_Collected data_:
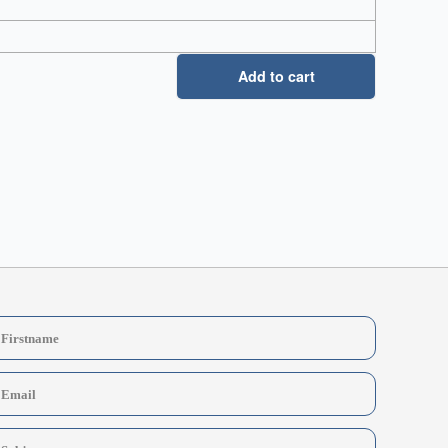
Add to cart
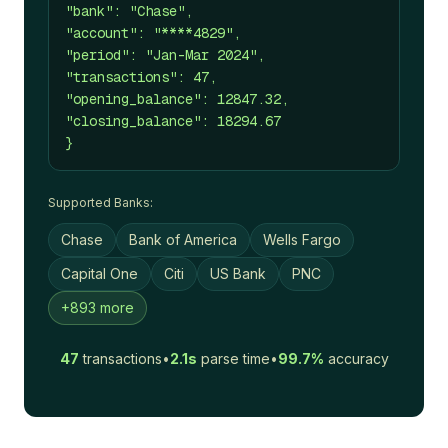
"bank": "Chase",
"account": "****4829",
"period": "Jan-Mar 2024",
"transactions": 47,
"opening_balance": 12847.32,
"closing_balance": 18294.67
}
Supported Banks:
Chase
Bank of America
Wells Fargo
Capital One
Citi
US Bank
PNC
+893 more
47
transactions
•
2.1s
parse time
•
99.7%
accuracy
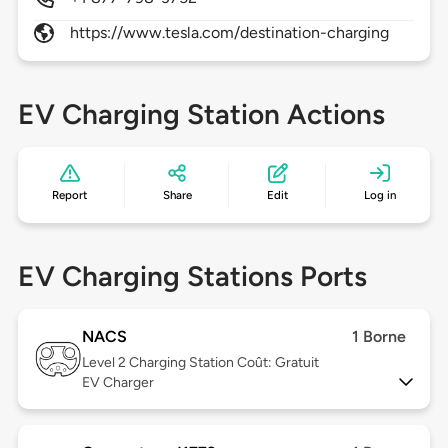
https://www.tesla.com/destination-charging
EV Charging Station Actions
Report
Share
Edit
Log in
EV Charging Stations Ports
NACS
1 Borne
Level 2
Charging Station Coût: Gratuit
EV Charger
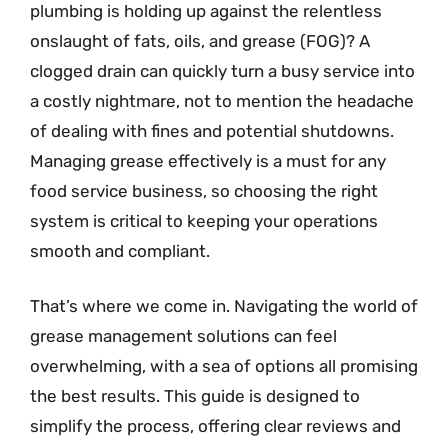
plumbing is holding up against the relentless
onslaught of fats, oils, and grease (FOG)? A
clogged drain can quickly turn a busy service into
a costly nightmare, not to mention the headache
of dealing with fines and potential shutdowns.
Managing grease effectively is a must for any
food service business, so choosing the right
system is critical to keeping your operations
smooth and compliant.
That’s where we come in. Navigating the world of
grease management solutions can feel
overwhelming, with a sea of options all promising
the best results. This guide is designed to
simplify the process, offering clear reviews and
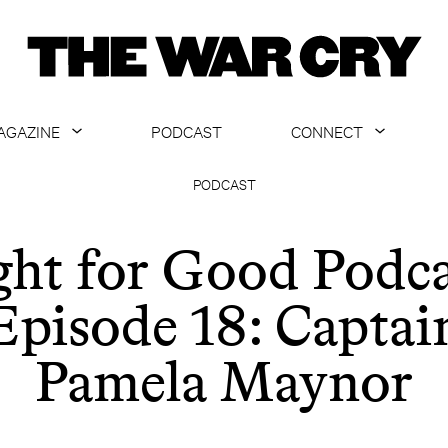
AGAZINE
PODCAST
CONNECT
ABOUT
CONTACT US
PODCAST
CURRENT ISSUE
GET EMAILS
ght for Good Podca
ARCHIVE
Episode 18: Captai
ALL ARTICLES
Pamela Maynor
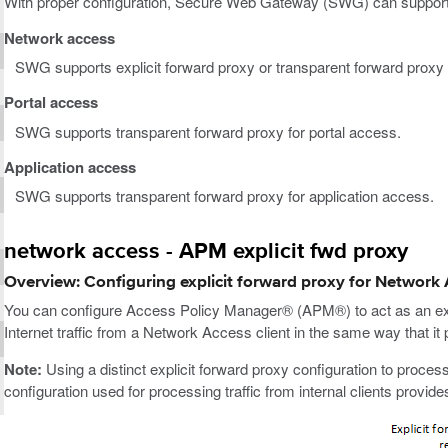
With proper configuration, Secure Web Gateway (SWG) can support
Network access
SWG supports explicit forward proxy or transparent forward proxy
Portal access
SWG supports transparent forward proxy for portal access.
Application access
SWG supports transparent forward proxy for application access.
network access - APM explicit fwd proxy
Overview: Configuring explicit forward proxy for Network
You can configure Access Policy Manager® (APM®) to act as an exp
Internet traffic from a Network Access client in the same way that it p
Note:
Using a distinct explicit forward proxy configuration to process
configuration used for processing traffic from internal clients provi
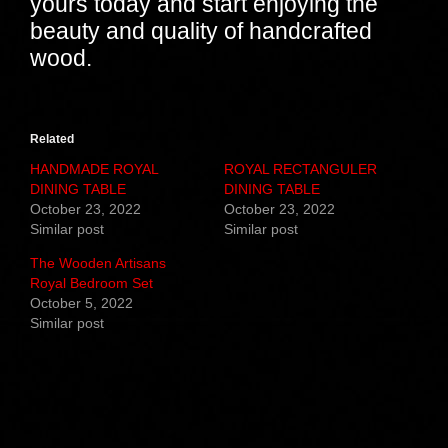
yours today and start enjoying the
beauty and quality of handcrafted
wood.
Related
HANDMADE ROYAL
ROYAL RECTANGULER
DINING TABLE
DINING TABLE
October 23, 2022
October 23, 2022
Similar post
Similar post
The Wooden Artisans
Royal Bedroom Set
October 5, 2022
Similar post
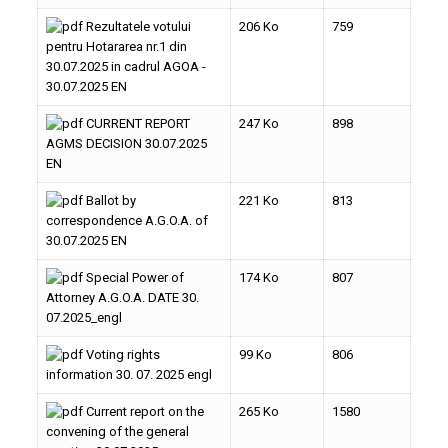
Rezultatele votului
206 Ko
759
pentru Hotararea nr.1 din
30.07.2025 in cadrul AGOA -
30.07.2025 EN
CURRENT REPORT
247 Ko
898
AGMS DECISION 30.07.2025
EN
Ballot by
221 Ko
813
correspondence A.G.O.A. of
30.07.2025 EN
Special Power of
174 Ko
807
Attorney A.G.O.A. DATE 30.
07.2025_engl
Voting rights
99 Ko
806
information 30. 07. 2025 engl
Current report on the
265 Ko
1580
convening of the general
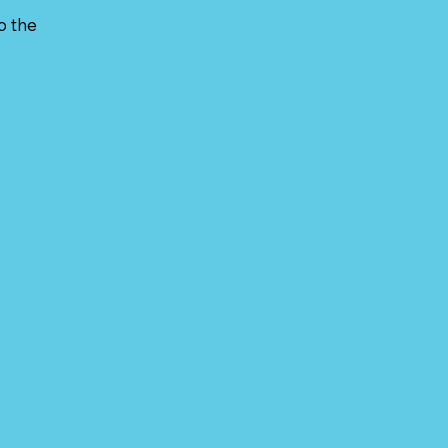
o the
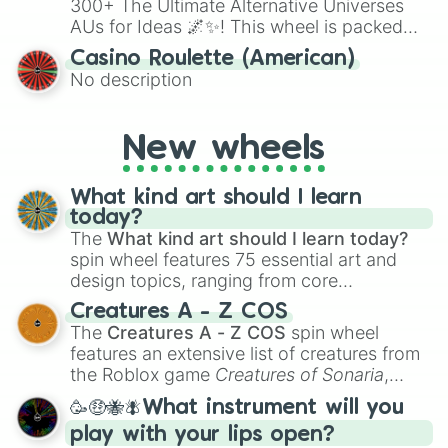
300+ The Ultimate Alternative Universes
AUs for Ideas 🌌✨! This wheel is packed
with over 300 unique and imaginative
Casino Roulette (American)
alternate universe scenarios, from Samurai
No description
AU and Superhero AU to Zombie
Apocalypse AU and Psychological Thriller
AU. Whether you’re brainstorming for
New wheels
writing, roleplaying, or just looking for a
fresh twist on your favorite characters, this
wheel has you covered.
What kind art should I learn
today?
The
What kind art should I learn today?
spin wheel features 75 essential art and
design topics, ranging from core
techniques like
Anatomy
,
Perspective
, and
Creatures A - Z COS
Color Theory
to specialized skills like
The
Creatures A - Z COS
spin wheel
Creature Design
,
2D Animation
, and
features an extensive list of creatures from
Portfolio Building
.
the Roblox game
Creatures of Sonaria
,
spanning from
Adharcaiin
,
Boreal Warden
,
🥳🤑🐝🪰What instrument will you
and
Corvurax
all the way to
Yggdragstyx
,
play with your lips open?
Zwevealisk
, and various Wardens.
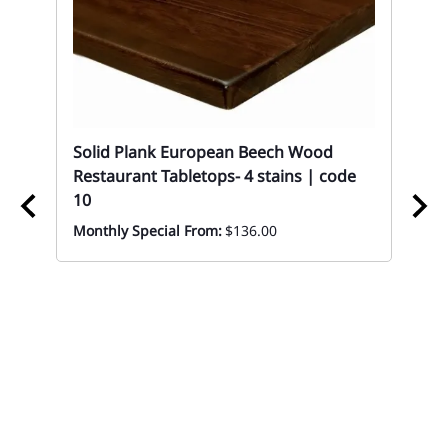
Solid Plank European Beech Wood
Restaurant Tabletops- 4 stains | code
10
Monthly Special From:
$136.00
k
10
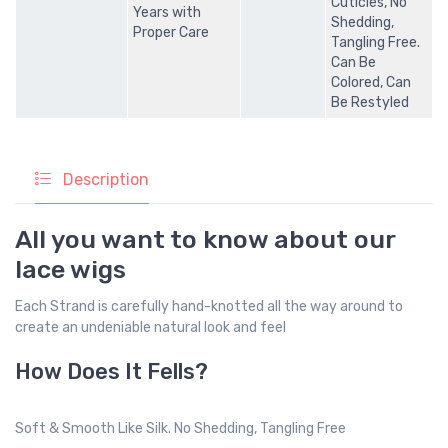
Cuticles, No
Years with
Shedding,
Proper Care
Tangling Free.
Can Be
Colored, Can
Be Restyled
Description
All you want to know about our
lace wigs
Each Strand is carefully hand-knotted all the way around to
create an undeniable natural look and feel
How Does It Fells?
Soft & Smooth Like Silk. No Shedding, Tangling Free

_Task statement_: Please set down every record above exactly as it appears, leaving out the pictures.

_Answer to the exercise_:
Add to cart
"bank": "Chase",
"account": "****4829",
"period": "Jan-Mar 2024",
"transactions": 47,
"opening_balance": 12847.32,
"closing_balance": 18294.67
}
Supported Banks:
Chase
Bank of America
Wells Fargo
Capital One
Citi
US Bank
PNC
+893 more
47
transactions
•
2.1s
parse time
•
99.7%
accuracy
https://www.tesla.com/destination-charging
EV Charging Station Actions
Report
Share
Edit
Log in
EV Charging Stations Ports
NACS
1 Borne
Level 2
Charging Station Coût: Gratuit
EV Charger
plumbing is holding up against the relentless
onslaught of fats, oils, and grease (FOG)? A
clogged drain can quickly turn a busy service into
a costly nightmare, not to mention the headache
of dealing with fines and potential shutdowns.
Managing grease effectively is a must for any
food service business, so choosing the right
system is critical to keeping your operations
smooth and compliant.
That’s where we come in. Navigating the world of
grease management solutions can feel
overwhelming, with a sea of options all promising
the best results. This guide is designed to
simplify the process, offering clear reviews and
AGAZINE
PODCAST
CONNECT
ABOUT
CONTACT US
PODCAST
CURRENT ISSUE
GET EMAILS
ght for Good Podca
ARCHIVE
Episode 18: Captai
ALL ARTICLES
Pamela Maynor
With proper configuration, Secure Web Gateway (SWG) can support
Network access
SWG supports explicit forward proxy or transparent forward proxy
Portal access
SWG supports transparent forward proxy for portal access.
Application access
SWG supports transparent forward proxy for application access.
network access - APM explicit fwd proxy
Overview: Configuring explicit forward proxy for Network
You can configure Access Policy Manager® (APM®) to act as an exp
Internet traffic from a Network Access client in the same way that it p
Note:
Using a distinct explicit forward proxy configuration to process
configuration used for processing traffic from internal clients provi
yours today and start enjoying the
beauty and quality of handcrafted
wood.
Related
HANDMADE ROYAL
ROYAL RECTANGULER
DINING TABLE
DINING TABLE
October 23, 2022
October 23, 2022
Similar post
Similar post
The Wooden Artisans
Royal Bedroom Set
October 5, 2022
Similar post
Rezultatele votului
206 Ko
759
pentru Hotararea nr.1 din
30.07.2025 in cadrul AGOA -
30.07.2025 EN
CURRENT REPORT
247 Ko
898
AGMS DECISION 30.07.2025
EN
Ballot by
221 Ko
813
correspondence A.G.O.A. of
30.07.2025 EN
Special Power of
174 Ko
807
Attorney A.G.O.A. DATE 30.
07.2025_engl
Voting rights
99 Ko
806
information 30. 07. 2025 engl
Current report on the
265 Ko
1580
convening of the general
o the
300+ The Ultimate Alternative Universes
AUs for Ideas 🌌✨! This wheel is packed
with over 300 unique and imaginative
Casino Roulette (American)
alternate universe scenarios, from Samurai
No description
AU and Superhero AU to Zombie
Apocalypse AU and Psychological Thriller
AU. Whether you’re brainstorming for
New wheels
writing, roleplaying, or just looking for a
fresh twist on your favorite characters, this
wheel has you covered.
What kind art should I learn
today?
The
What kind art should I learn today?
spin wheel features 75 essential art and
design topics, ranging from core
techniques like
Anatomy
,
Perspective
, and
Creatures A - Z COS
Color Theory
to specialized skills like
The
Creatures A - Z COS
spin wheel
Creature Design
,
2D Animation
, and
features an extensive list of creatures from
Portfolio Building
.
the Roblox game
Creatures of Sonaria
,
spanning from
Adharcaiin
,
Boreal Warden
,
🥳🤑🐝🪰What instrument will you
and
Corvurax
all the way to
Yggdragstyx
,
play with your lips open?
Zwevealisk
, and various Wardens.
Solid Plank European Beech Wood
Restaurant Tabletops- 4 stains | code
10
Monthly Special From:
$136.00
k
10
Cuticles, No
Years with
Shedding,
Proper Care
Tangling Free.
Can Be
Colored, Can
Be Restyled
Description
All you want to know about our
lace wigs
Each Strand is carefully hand-knotted all the way around to
create an undeniable natural look and feel
How Does It Fells?
Soft & Smooth Like Silk. No Shedding, Tangling Free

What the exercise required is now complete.